§ HOW TO COMPLETE THIS TASK
Convert the lines of the listing below into a JSON list of strings, one string per line with blank lines omitted, starting with the line containing "Skip to main content" and continuing through the line containing "help you arrange". Include both of those lines and nothing outside that range.

§ THE RECORDS
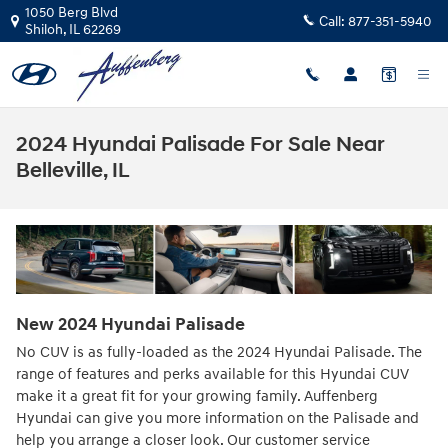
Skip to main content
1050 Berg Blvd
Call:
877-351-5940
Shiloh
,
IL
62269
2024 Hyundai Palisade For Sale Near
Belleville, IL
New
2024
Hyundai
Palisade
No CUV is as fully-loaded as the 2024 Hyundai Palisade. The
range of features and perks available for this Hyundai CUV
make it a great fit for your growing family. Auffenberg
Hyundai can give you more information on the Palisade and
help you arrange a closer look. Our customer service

* * *

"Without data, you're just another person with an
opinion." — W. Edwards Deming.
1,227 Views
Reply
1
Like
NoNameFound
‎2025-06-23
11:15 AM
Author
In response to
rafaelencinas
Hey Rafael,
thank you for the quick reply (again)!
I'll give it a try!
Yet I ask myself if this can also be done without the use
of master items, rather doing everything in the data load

§ OUTPUT
[
  "Skip to main content",
  "1050 Berg Blvd",
  "Call:",
  "877-351-5940",
  "Shiloh",
  ",",
  "IL",
  "62269",
  "2024 Hyundai Palisade For Sale Near",
  "Belleville, IL",
  "New",
  "2024",
  "Hyundai",
  "Palisade",
  "No CUV is as fully-loaded as the 2024 Hyundai Palisade. The",
  "range of features and perks available for this Hyundai CUV",
  "make it a great fit for your growing family. Auffenberg",
  "Hyundai can give you more information on the Palisade and",
  "help you arrange a closer look. Our customer service"
]